Top of the line programming tools like Jetbrains give you their entire list of about 10 apps for $12 or so a month from 3rd year (Starting from about $20 a month for the 1st year) and of course individual apps are even cheaper.

Heck, even MS gives you the entire office suit for $10 a month with 1TB of cloud storage which I think is a good deal.

We need more competitors to drag Adobe's monopoly down. Their apps are built on ancient code, the performance is so bad compared to apps like Affinity Photo and they put folders and icons all over the Application folder on Mac I can't believe its annoyance.

3 comments

I do find it somewhat rich that on a forum where the overwhelming advice for entrepreneurs is "Charge more. Charge more still. Go on.", people complain about pricing. I guess it's different when you're on the other end :)

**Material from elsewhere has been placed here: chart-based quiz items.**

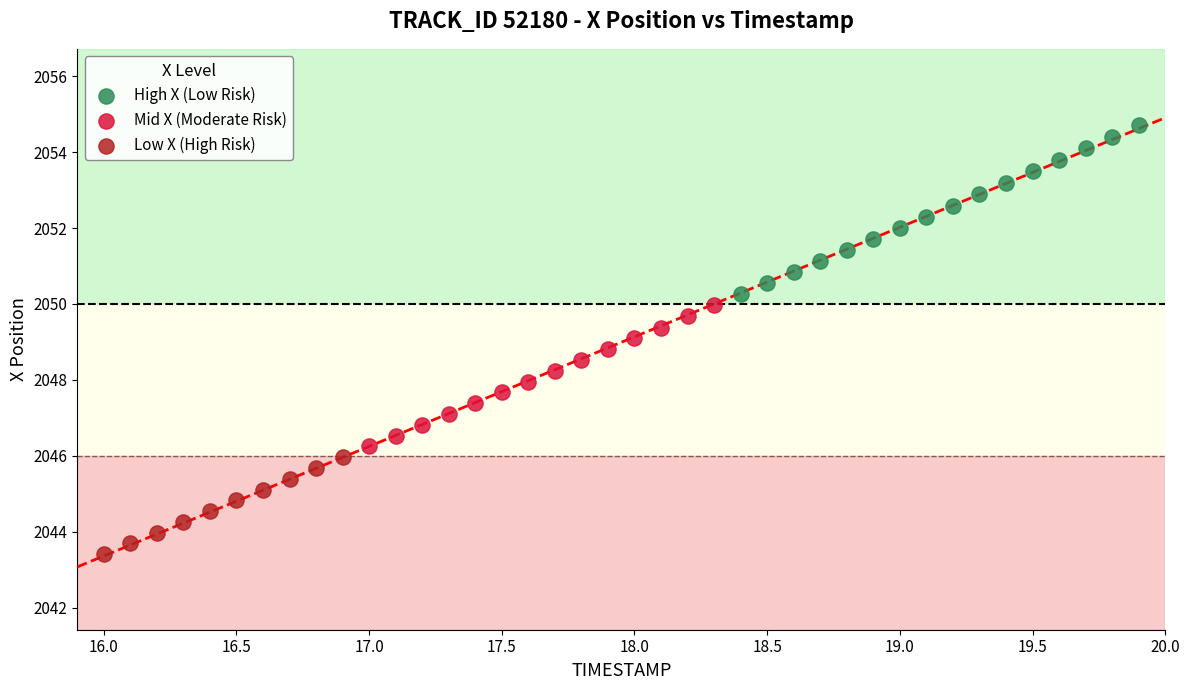

Which series contains the highest Y value?

High X (Low Risk)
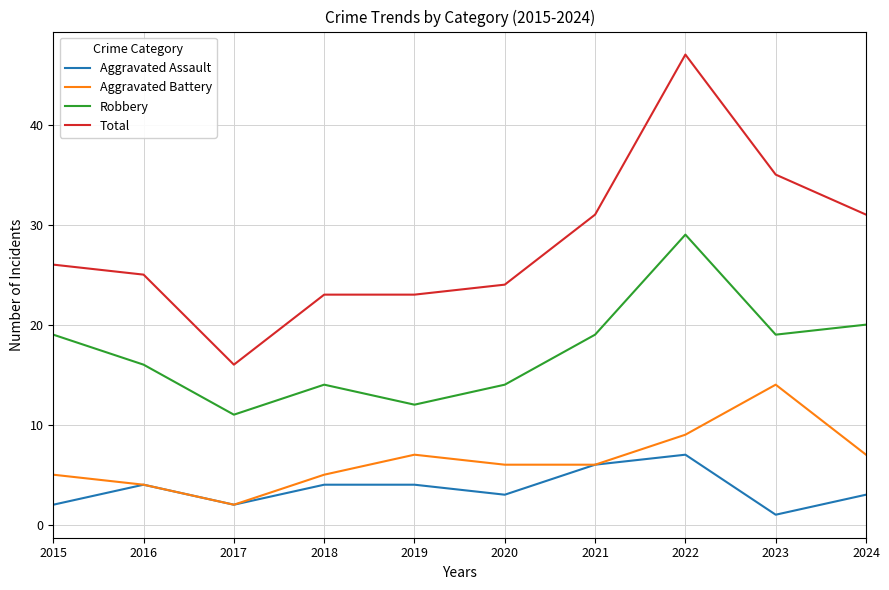

Reading left to right, extract all data points from this chart.

Aggravated Assault: 2	4	2	4	4	3	6	7	1	3
Aggravated Battery: 5	4	2	5	7	6	6	9	14	7
Robbery: 19	16	11	14	12	14	19	29	19	20
Total: 26	25	16	23	23	24	31	47	35	31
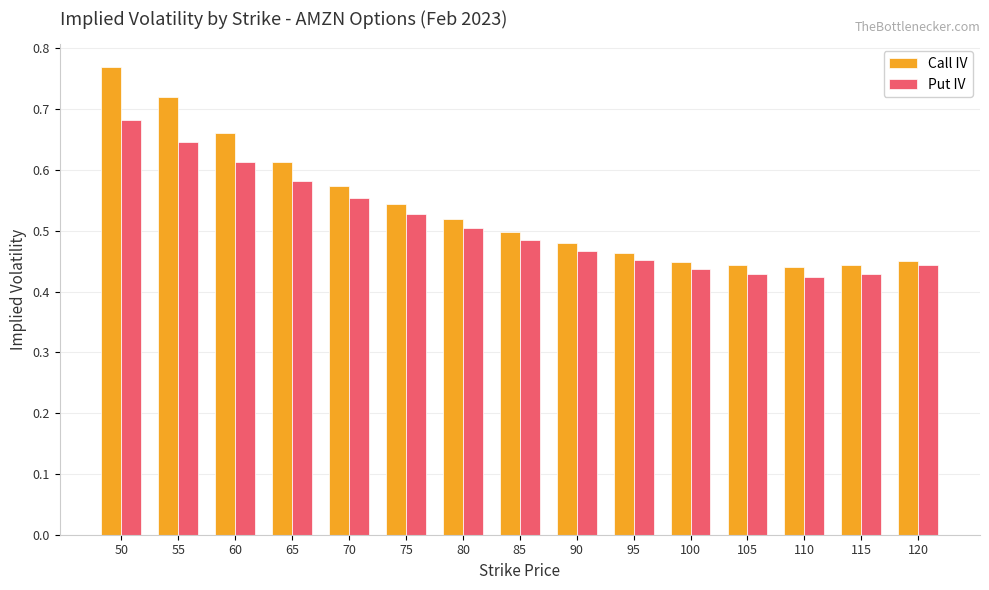

What is the difference between the second highest and minimum values in the Call IV series?

0.3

I don't know, man. I guess they will charge what the market lets them get away with. It's a for-profit business, and if they do one thing right, it's marketing & sales. You might be pissed off about the pricing, but the market stands behind it - there was a lot of skepticism even internally on the subscription model, but I think the executives were proven right on this one. You may hate them for it, and anecdotally it's easy to find Adobe haters... but not all the market does. AFAICT, far from it, there are still way more promoters than detractors. And the subscription pricing opened up a large market that nobody even thought existed - not to mention the fact that it made revenue streams more predictable. At this point, I think it's really hard to argue that the pricing is hurting the company in any way - if you look at the numbers that is, not at anecdotes about how one particular person/ set of persons feels about it.

Paying $720 a year for a tool that is my livelihood is nothing.

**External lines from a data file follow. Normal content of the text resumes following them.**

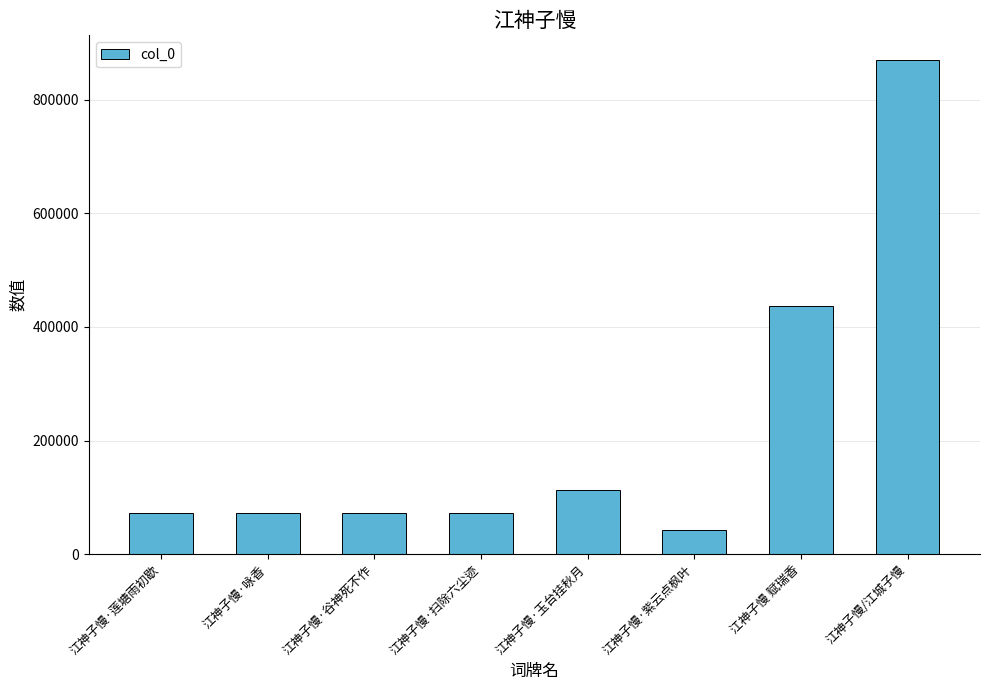

What value does the data have at 江神子慢·紫云点枫叶, to the nearest 100?

41700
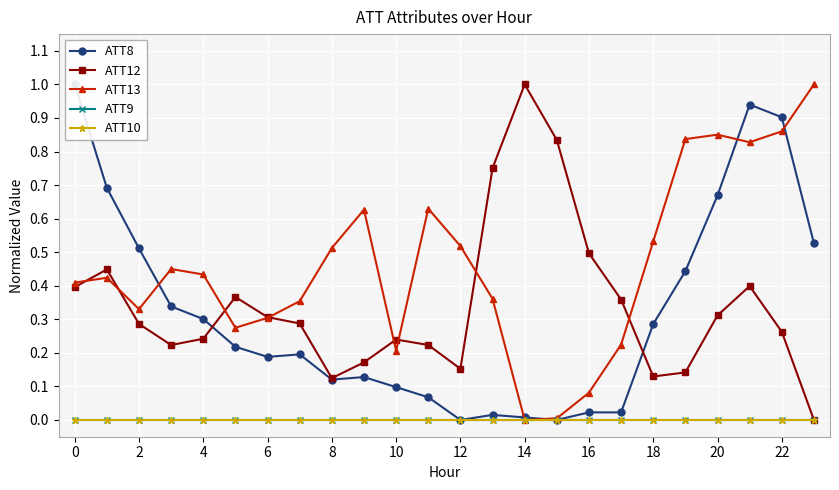

The ATT12 series shows 0.1 at 18. True or false?

True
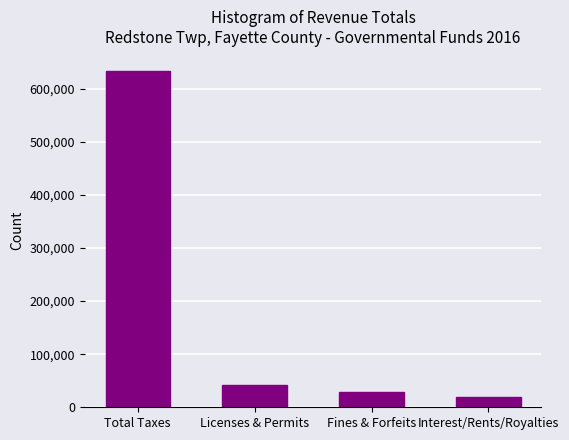

Reading left to right, transcribe all the data shown in this chart.

634195	41233	28531	20099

That’s about a day or two worth of billable work for the cheapest employee.

And not everyone is 100% focused to be a designer and again not everyone works at the highest average salary region.

And even without those points, Adobe's pricing is just off from other professional tools.

Assuming an 8 hour day and two days worth of billable work, that assumes you are making or your company is billing you out at $45/hour. Not exactly highest average salary.

But if you aren’t a professional designer, you no more need Adobe’s high end offering than a non professionally developer needs to spend thousands on an MSDN license.

I pay about $45 a month between JetBrsins R# and Linux Academy ($300 a year).

That doesn’t count the money I spend money on Udemy and soon hosting costs for side projects.

$60 a month to do your job is not that much. I’m not even making money from the money I’m spending, that’s just to keep up with technology.

>Adobe's pricing is just off from other professional tools.

Adobe's pricing is just in line with most professional software. AutoCAD, SolidWorks, Vectorworks all cost a similar amount of 1000s of dollars.

not even close. Maya and 3dsmax start at $1500 a year. I'm pretty sure most other professional 3d software is in a similar ballpark or more. The apps are complex and the market for them is arguably not large enough to support the development costs at a lower price point. AutoCAD is another example. Even Unity is $1500 a year. Pro Audio tools are in a similar category.
That's fine, but I'm a developer, $720 is a lot of money just to open a file sent to me from a designer when they could have just sent a .png
I think all Adobe tools can save .png, except for Audition maybe. Just talk to the designer and ask for .png?
XD has a free plan (which just limits the number of simultaneous prototypes you can share).